A new end-to-end test suite has been developed that simulates various network conditions, such as slow upload speeds, dead connections, and concurrent requests. It allows us to observe tusd’s behavior and asserts its correctness in these situations. This test suite has been central in our latest efforts to ensure that the tusd v2 release is ready for production.

In the past, concurrent upload requests have proven an especially tricky topic. tusd does not support concurrent requests to the same upload resource, as parallel writes could trigger data loss. This rule is enforced through locks, which must be acquired before accessing or modifying an upload. While this solves the problem of concurrent access, it creates another one: when an ongoing upload is interrupted by network issues, the server might be unaware of this interruption. It could then assume that the upload is still continuing and thus hold on to the upload lock. The client, on the other hand, might realize this interruption and abandon the previous upload request to resume the upload. This resumption would fail, because the upload is still locked from the previous request until the connection times out. Depending on the setup, such a timeout can be lengthy, which is likely to cause annoyances for the end users.

As a solution, tusd v2 allows new requests to ask previous requests to the same upload resource to release their upload lock in a controlled and safe manner. This solves the problem of locked uploads during resumption, while also ensuring no data corruption. You can read more on the topic of upload locks in the corresponding documentation.

Support for the new IETF protocol

As we shared in previous blog posts, we are actively working with the HTTP working group of the Internet Engineering Taskforce (IETF) on a new standard for resumable file uploads. With an official standard, support for resumable uploads could be added directly on browsers, proxies, HTTP servers, and mobile platforms. While development is still ongoing and the document remains a draft for now, tusd already offers preliminary support for this new, experimental protocol. It serves as a playground in which you can explore and test out the standard while we are writing it. However, neither the specification nor its implementation are ready for production use yet. More details on the overall journey and the future of tus are available in our previous blog post.

If you want to give it a try, the experimental protocol can be enabled via the -enable-experimental-protocol flag:

$ tusd -enable-experimental-protocol

tusd will then accept traditional tus uploads, while simultaneously supporting uploads via the new protocol at the same endpoint.

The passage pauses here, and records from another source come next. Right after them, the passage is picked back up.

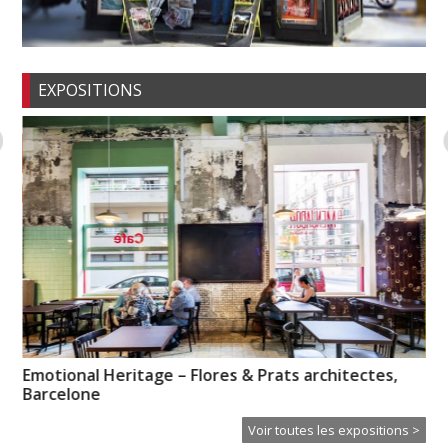
EXPOSITIONS
e »
Emotional Heritage – Flores & Prats architectes,
So
Barcelone
Voir toutes les expositions >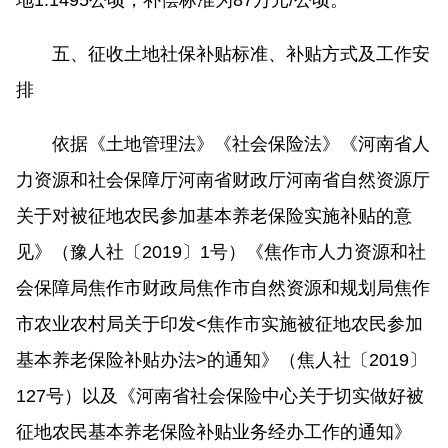
地1.1495公顷，补偿标准为87万元/公顷。
五、征收土地社保补贴标准、补贴方式及工作安
排
依据《土地管理法》《社会保险法》《河南省人
力资源和社会保障厅河南省财政厅河南省自然资源厅
关于对被征地农民参加基本养老保险实施补贴的意
见》（豫人社〔2019〕1号）《焦作市人力资源和社
会保障局焦作市财政局焦作市自然资源和规划局焦作
市农业农村局关于印发<焦作市实施被征地农民参加
基本养老保险补贴办法>的通知》（焦人社〔2019〕
127号）以及《河南省社会保险中心关于切实做好被
征地农民基本养老保险补贴业务经办工作的通知》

A list of compatible clients with corresponding examples is also available at github.com/tus/draft-example. If you have any feedback, feel free to reach out to us!

Further improvements

Besides an improved hook system and more resilience, tusd v2 also includes enhancements in the following areas:

Breaking changes

Unfortunately, this release also brings along a few breaking changes. Affected users are required to adjust their tusd installation, even though the necessary changes should be minimal.

That being said, tusd v2 does not introduce a breaking change for its HTTP interface. All current tus clients can be used without modifications with tusd v2. Tusd can be seamlessly upgraded in production from v1 to v2, without changes to the clients.

Future development

With the v2 release out of the door, we are already thinking about the future development of tusd. Our next point of focus will be to add support for the expiration and checksum extensions to tusd, so that all extensions from the specification are implemented. With the expiration extension, tusd will be able to clean up unfinished and/or finished uploads after an expiration period, to ensure unused resources are available again. With the checksum extension, the server can verify the integrity of the uploaded file by comparing it to client-provided checksums and thereby detect any transmission errors. In addition to those two extensions, we also want to make vertical scaling of tusd easier. Right now, running a tusd cluster can be challenging and we want to explore multiple ideas on how to make this easier.

Thank you

Finally, we want to thank all contributors who dedicated their time and efforts towards this release. It would not be possible without you!